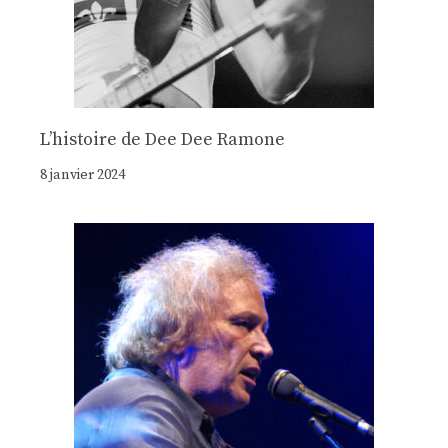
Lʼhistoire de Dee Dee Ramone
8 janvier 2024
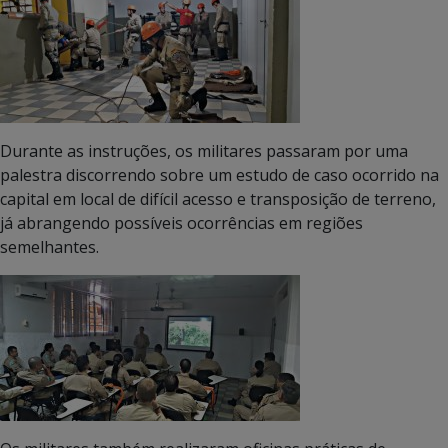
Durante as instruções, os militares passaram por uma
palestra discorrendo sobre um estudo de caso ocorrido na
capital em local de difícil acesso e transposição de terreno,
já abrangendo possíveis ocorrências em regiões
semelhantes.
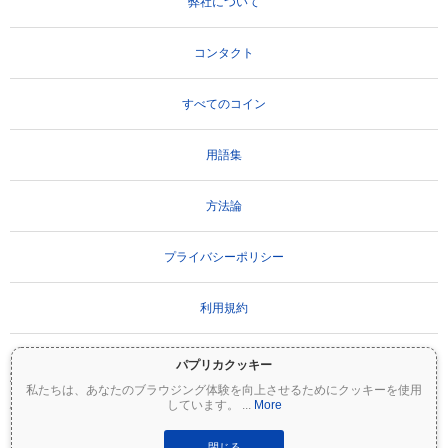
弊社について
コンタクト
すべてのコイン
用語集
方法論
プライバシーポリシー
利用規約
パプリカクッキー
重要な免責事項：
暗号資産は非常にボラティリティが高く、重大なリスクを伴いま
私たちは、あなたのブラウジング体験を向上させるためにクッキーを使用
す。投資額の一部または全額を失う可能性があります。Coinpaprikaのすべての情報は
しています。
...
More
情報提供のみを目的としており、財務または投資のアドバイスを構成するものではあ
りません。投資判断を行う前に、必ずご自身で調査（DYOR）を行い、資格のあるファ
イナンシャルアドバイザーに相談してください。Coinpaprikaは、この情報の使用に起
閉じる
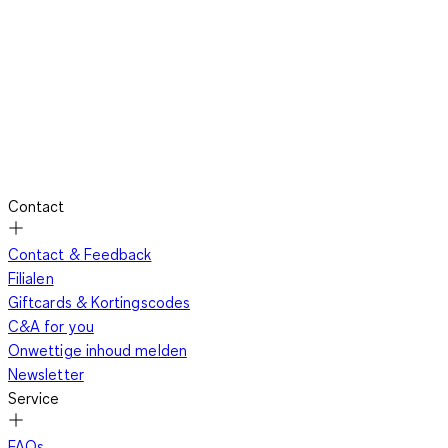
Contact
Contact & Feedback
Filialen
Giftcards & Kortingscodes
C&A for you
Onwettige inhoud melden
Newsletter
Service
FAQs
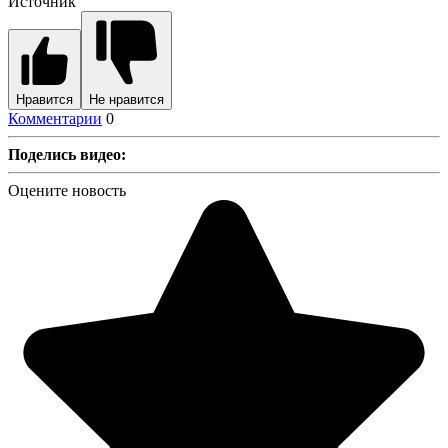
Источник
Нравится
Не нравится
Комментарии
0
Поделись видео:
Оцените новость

____

* _Work item_
Retype word for word all the material given above, and keep the pictures out.

* _Solution to this problem_
Lʼhistoire de Dee Dee Ramone
8 janvier 2024
Durante as instruções, os militares passaram por uma
palestra discorrendo sobre um estudo de caso ocorrido na
capital em local de difícil acesso e transposição de terreno,
já abrangendo possíveis ocorrências em regiões
semelhantes.
弊社について
コンタクト
すべてのコイン
用語集
方法論
プライバシーポリシー
利用規約
パプリカクッキー
重要な免責事項：
暗号資産は非常にボラティリティが高く、重大なリスクを伴いま
私たちは、あなたのブラウジング体験を向上させるためにクッキーを使用
す。投資額の一部または全額を失う可能性があります。Coinpaprikaのすべての情報は
しています。
...
More
情報提供のみを目的としており、財務または投資のアドバイスを構成するものではあ
りません。投資判断を行う前に、必ずご自身で調査（DYOR）を行い、資格のあるファ
イナンシャルアドバイザーに相談してください。Coinpaprikaは、この情報の使用に起
閉じる
Contact
Contact & Feedback
Filialen
Giftcards & Kortingscodes
C&A for you
Onwettige inhoud melden
Newsletter
Service
FAQs
Источник
Нравится
Не нравится
Комментарии
0
Поделись видео:
Оцените новость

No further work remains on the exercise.